In a forceful final summation, Douglas Roller, head of the Justice Department's Organized Crime Strike Force here, reinfored his plea for a string of guilty verdicts with a hard-hitting replay of eight of the most incriminating conversations underlying the government's case in the two-month-long trial. The records, played in striking succession today, were the result of secret electronic surveillance by the FBI.

With the voices booming out over four powerful loudspeakers in the courtroom, one of the main defendants, Chicago insurance executive Allen Dorfman, could be heard complaining in exasperated tones of the unequivocal way in which he said Williams had promised Sen. Howard W. Cannon (D-Nev.) some Las Vegas real estate.

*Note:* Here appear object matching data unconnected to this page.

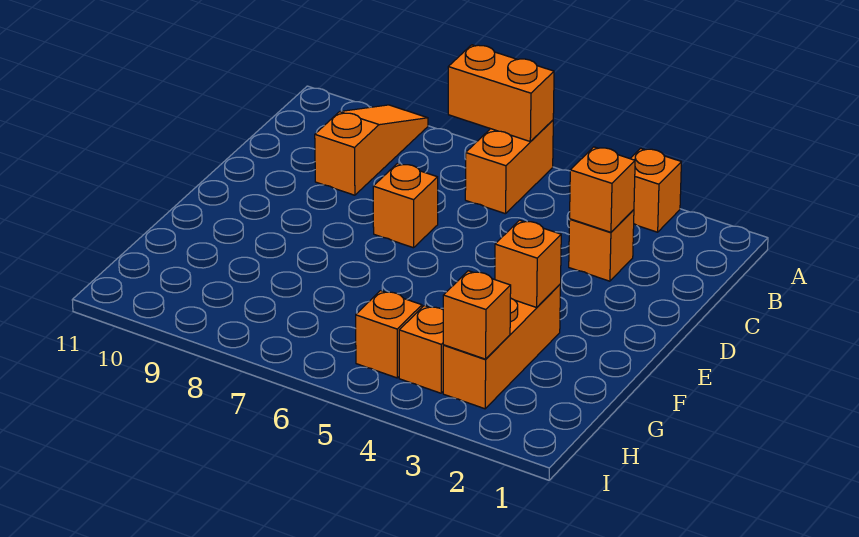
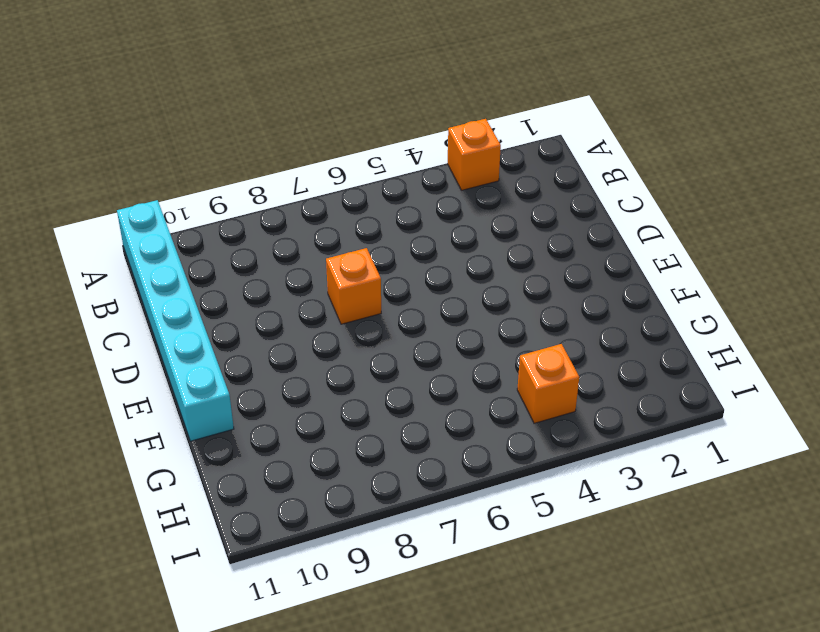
cyan 1x6 brick [117,200,234,441] -> none
none -> orange 1x2 brick [465,120,553,214]
none -> orange 1x3 slope [315,105,428,195]
none -> orange 1x1 brick [569,210,634,281]

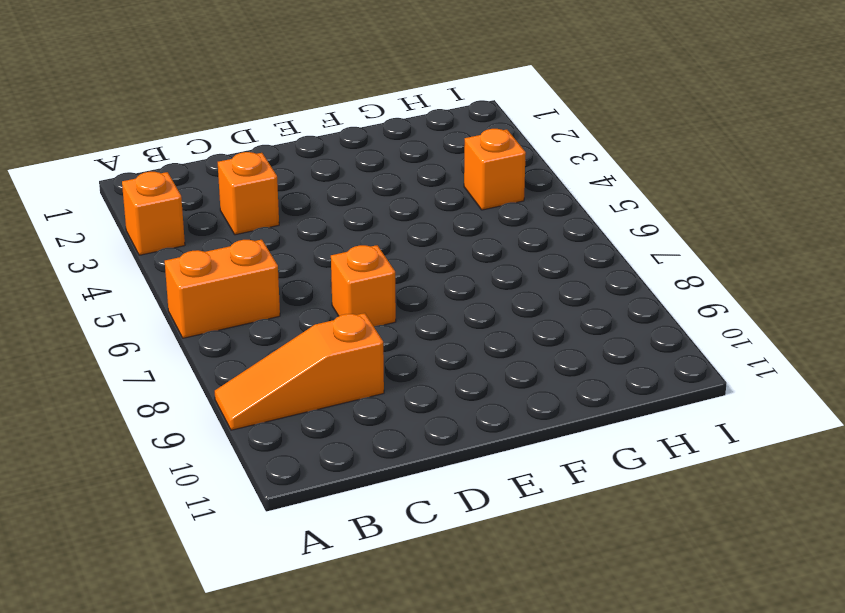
none -> orange 1x3 brick [443,284,561,409]
none -> orange 1x1 brick [356,291,422,378]
none -> orange 1x2 brick [448,45,554,142]

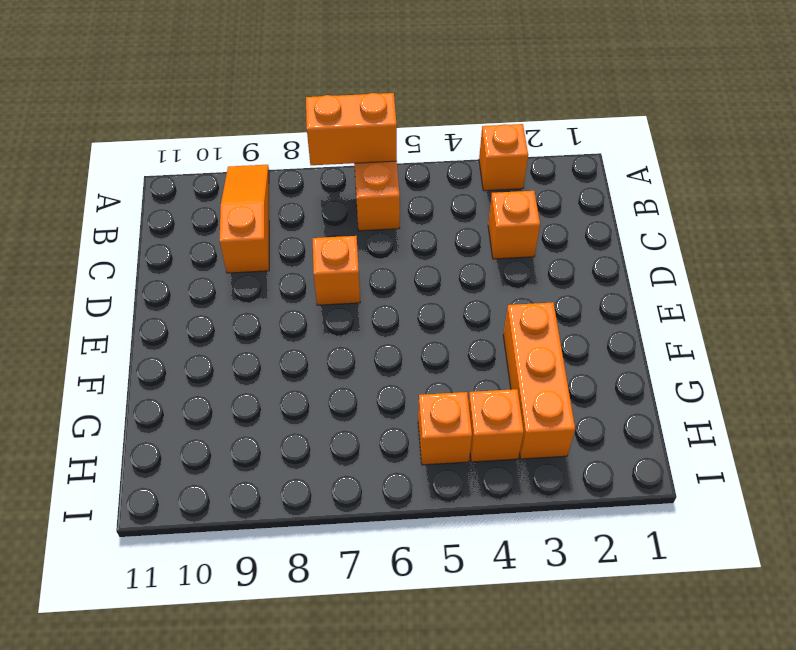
none -> orange 1x1 brick [570,147,635,232]
none -> orange 1x1 brick [495,220,561,308]
none -> orange 1x1 brick [443,271,511,359]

Dorfman expressed his indignation because the Teamsters had yet to make good on the commitment even though, at a Jan. 10, 1979, meeting in Cannon's Las Vegas office, according to Dorfman, "Roy Williams just unequivocally came right out and says, 'You got the property, senator, don't worry about it. It's our property, you own it.' "

"You know, I, I'm surprised he Cannon still even talks to me," Dorfman told associates in his office on May 21, 1979, after a phone conversation with Cannon about the delay in the property transaction. " . . . I'm going to wear out my welcome with this guy. We keep going to him for favors, he keeps performing, we keep delivering him s---."

The government has charged that Williams, then a Teamsters vice president, and Dorfman, a longtime Teamsters associate, guaranteed Cannon exclusive rights to buy a 5.8-acre tract owned by the Teamsters Central States Pension Fund in return for Cannon's help in squelching trucking deregulation legislation.

Roller charged there were "frantic efforts" to make good on the promise, including a hurried flight to California by a fund trustee and a former trustee to persuade another bidder to drop out.

According to the tapes, reputed Chicago mobster Joseph (Joey the Clown) Lombardo suggested the Jan. 30, 1979, trip and, when it proved successful, claimed credit.

In his closing argument, Lombardo's lawyer, Harry J. Busch, derided the government's description of Lombardo as the "pragmatist" of the conspiracy.

"I don't think Joe Lombardo knows the meaning of the word," Busch told the jurors. He described his client as "an absolute nothing in this deal."

In his closing arguments, Dorfman's chief attorney, Harvey Silets, charged that the government was trying to "flimflam" the jurors by using the tapes to divert their attention from the crucial Jan. 10 meeting in Cannon's office. Silets maintained there was no showing that Williams and Dorfman "cut a deal" with Cannon at the meeting despite all the talk the FBI picked up on the tapes.

Silets also scoffed at the government's contention that a chance to pay $1.4 million, in league with 11 others, for a piece of property valued on the pension fund books at $960,000 could be fairly described as a bribe. The property was eventually sold to another party for $1.6 million. Prosecutor Roller emphasized that "whether that bribe was accepted or not does not matter" since "Sen. Cannon is not on trial."

Silets asked the jurors to consider "if there truly was a deal with Sen. Cannon, why wasn't he indicted?" The prosecution promptly objected, and U.S. District Court Judge Prentice Marshall told the jurors to ignore the remark.